Markus Dorfleitner and Stephan Glowacz on Last Exit Titilis (8b, 500m), South Face- Titilis (3020m), Switzerland. [Photo] Klaus Fengler
The steep south face of Titilis (3020m) rises up over the Sustenpass in the Urner Alps. The isolated east face is another matter. Bernd Kullmann brought my attention to the untouched face in the summer of 2002. I was deeply impressed at once: the face is continuously steep and exposed. We discovered a logical route, but the rainy summer did not allow for any climbing. In 2003, Markus Dorfleitner, Peter Anzenberger and I pieced together a route on the face, but a hold broke when I was drilling the last pitch, and I fell, injuring my hip.

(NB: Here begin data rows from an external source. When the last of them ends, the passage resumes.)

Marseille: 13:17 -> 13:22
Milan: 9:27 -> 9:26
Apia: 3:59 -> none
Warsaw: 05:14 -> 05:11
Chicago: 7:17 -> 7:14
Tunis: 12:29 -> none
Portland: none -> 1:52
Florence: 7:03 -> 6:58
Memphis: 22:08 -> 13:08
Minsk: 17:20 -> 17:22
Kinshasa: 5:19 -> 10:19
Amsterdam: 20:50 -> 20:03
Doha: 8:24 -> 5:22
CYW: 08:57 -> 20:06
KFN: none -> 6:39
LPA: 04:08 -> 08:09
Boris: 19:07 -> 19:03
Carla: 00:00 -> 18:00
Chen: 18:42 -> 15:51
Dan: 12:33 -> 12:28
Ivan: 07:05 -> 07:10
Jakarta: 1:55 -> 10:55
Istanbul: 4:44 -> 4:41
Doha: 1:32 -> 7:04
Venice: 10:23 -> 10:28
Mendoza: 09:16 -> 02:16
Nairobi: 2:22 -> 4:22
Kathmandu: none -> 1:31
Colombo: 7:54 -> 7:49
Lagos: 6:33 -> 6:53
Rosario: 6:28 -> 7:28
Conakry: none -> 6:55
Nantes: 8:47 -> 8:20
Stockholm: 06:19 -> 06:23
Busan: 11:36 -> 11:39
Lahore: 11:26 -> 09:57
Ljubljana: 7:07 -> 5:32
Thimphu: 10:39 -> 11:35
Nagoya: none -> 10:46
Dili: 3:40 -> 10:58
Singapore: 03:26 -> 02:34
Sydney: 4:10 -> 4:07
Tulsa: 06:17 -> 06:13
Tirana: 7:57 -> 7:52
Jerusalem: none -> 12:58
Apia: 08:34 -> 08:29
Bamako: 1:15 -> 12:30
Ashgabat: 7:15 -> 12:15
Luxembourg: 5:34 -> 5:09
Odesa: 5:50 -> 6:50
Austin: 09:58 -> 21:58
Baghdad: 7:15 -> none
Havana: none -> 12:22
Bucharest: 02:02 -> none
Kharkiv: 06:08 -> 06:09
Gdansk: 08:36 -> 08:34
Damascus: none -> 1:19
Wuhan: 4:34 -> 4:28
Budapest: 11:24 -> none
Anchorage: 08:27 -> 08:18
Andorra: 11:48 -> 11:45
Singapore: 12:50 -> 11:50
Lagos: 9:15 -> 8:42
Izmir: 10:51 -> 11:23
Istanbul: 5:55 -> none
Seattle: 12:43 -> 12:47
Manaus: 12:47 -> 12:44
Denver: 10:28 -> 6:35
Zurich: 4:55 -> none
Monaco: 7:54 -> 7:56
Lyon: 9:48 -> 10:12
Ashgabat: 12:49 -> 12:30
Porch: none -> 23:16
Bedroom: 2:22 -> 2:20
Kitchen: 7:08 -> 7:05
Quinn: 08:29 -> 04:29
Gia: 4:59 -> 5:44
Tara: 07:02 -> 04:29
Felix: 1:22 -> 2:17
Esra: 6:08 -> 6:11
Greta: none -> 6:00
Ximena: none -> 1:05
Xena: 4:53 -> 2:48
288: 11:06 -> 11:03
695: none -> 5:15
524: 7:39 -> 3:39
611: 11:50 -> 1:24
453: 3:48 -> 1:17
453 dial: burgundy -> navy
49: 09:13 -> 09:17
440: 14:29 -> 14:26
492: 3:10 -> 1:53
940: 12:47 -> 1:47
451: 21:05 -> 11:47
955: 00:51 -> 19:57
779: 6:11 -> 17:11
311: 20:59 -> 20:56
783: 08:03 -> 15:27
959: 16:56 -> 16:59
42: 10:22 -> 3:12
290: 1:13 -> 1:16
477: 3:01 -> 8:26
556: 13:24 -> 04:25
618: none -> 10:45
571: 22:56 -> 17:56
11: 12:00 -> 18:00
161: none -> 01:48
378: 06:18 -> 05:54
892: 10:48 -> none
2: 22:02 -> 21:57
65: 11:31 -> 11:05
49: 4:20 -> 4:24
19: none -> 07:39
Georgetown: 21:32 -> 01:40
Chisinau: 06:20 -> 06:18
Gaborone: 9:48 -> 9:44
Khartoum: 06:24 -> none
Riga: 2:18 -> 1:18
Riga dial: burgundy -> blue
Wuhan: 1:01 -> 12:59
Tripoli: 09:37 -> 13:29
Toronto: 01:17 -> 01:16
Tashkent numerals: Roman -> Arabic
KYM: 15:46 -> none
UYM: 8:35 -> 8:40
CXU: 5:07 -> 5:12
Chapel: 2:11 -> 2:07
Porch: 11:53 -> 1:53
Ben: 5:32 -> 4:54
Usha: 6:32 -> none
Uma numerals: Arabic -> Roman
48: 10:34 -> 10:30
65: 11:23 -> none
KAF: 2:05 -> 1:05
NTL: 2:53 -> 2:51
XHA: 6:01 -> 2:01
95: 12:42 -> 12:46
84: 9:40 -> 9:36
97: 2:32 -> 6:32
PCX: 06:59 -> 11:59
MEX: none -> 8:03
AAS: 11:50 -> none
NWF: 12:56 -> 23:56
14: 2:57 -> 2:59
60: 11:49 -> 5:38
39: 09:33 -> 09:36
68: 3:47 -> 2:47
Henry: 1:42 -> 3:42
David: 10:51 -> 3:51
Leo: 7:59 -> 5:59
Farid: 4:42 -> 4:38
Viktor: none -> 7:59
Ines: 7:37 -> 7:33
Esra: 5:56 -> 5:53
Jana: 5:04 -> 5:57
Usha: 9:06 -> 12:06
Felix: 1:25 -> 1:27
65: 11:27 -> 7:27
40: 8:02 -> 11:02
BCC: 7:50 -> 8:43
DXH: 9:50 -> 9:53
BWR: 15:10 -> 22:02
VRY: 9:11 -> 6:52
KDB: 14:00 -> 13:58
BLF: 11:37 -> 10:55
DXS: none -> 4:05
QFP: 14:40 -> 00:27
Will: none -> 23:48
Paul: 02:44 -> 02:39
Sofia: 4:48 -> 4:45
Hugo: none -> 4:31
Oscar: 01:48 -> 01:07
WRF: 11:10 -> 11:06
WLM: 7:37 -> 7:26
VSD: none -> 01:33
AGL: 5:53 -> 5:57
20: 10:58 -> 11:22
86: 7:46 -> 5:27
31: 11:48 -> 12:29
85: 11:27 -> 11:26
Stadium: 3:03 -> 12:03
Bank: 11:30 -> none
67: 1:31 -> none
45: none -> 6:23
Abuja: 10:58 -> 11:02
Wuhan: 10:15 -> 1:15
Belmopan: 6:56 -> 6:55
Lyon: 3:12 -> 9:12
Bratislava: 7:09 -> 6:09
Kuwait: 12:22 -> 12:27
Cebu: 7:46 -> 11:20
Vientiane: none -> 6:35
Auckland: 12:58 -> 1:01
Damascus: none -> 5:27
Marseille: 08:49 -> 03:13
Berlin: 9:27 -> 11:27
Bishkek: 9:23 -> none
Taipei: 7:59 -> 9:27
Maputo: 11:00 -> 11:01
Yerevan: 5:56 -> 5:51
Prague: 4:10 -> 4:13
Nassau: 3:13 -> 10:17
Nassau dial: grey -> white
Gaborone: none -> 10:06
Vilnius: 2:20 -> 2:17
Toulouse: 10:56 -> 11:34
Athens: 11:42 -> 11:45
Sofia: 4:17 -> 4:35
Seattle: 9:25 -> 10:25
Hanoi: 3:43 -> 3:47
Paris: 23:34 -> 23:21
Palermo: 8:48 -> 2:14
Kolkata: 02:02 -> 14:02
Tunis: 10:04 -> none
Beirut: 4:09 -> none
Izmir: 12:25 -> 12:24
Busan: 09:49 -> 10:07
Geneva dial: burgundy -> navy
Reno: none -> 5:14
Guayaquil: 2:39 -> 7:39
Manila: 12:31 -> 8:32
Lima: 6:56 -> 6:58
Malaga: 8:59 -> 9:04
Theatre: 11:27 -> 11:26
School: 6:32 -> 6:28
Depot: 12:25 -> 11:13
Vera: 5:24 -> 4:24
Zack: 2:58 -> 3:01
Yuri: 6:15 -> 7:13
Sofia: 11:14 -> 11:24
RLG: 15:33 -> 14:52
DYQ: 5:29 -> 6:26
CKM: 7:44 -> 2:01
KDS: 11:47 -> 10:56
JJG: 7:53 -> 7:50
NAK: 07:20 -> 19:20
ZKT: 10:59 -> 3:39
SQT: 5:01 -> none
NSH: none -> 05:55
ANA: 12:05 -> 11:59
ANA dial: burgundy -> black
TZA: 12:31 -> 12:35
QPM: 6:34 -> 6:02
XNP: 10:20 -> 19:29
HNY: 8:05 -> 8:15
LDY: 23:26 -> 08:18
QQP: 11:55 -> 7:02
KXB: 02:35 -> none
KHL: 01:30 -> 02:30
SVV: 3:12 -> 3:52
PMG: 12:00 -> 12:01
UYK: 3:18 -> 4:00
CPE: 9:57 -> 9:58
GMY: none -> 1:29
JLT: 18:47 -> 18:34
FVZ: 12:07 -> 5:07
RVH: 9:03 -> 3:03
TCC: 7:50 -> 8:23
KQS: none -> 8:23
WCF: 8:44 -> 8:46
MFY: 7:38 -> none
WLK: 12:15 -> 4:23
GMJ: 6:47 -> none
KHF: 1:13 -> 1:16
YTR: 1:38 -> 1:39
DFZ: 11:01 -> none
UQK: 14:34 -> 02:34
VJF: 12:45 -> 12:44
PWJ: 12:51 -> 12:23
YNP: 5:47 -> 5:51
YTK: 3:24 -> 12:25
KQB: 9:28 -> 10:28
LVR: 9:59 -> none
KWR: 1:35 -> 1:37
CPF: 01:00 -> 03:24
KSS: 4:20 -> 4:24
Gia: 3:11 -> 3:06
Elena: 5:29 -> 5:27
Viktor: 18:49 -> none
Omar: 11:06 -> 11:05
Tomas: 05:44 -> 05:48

On July 4, Markus and I made the continuous redpoint of the route, Last Exit Titilis (8b, 500m), in 9:30. The thirteen pitches went at 6c+, 5c, 6c+, 8b, 7b, 6c+, 6c, 7a, 7a, 7b, 7a, 6c, 6c. Anybody repeating the route needs only ten quickdraws. Even so, the route has an alpine character. At some stages you had better not fall: the most difficult parts are up to five meters above the last bolts. We descended by rappelling the route.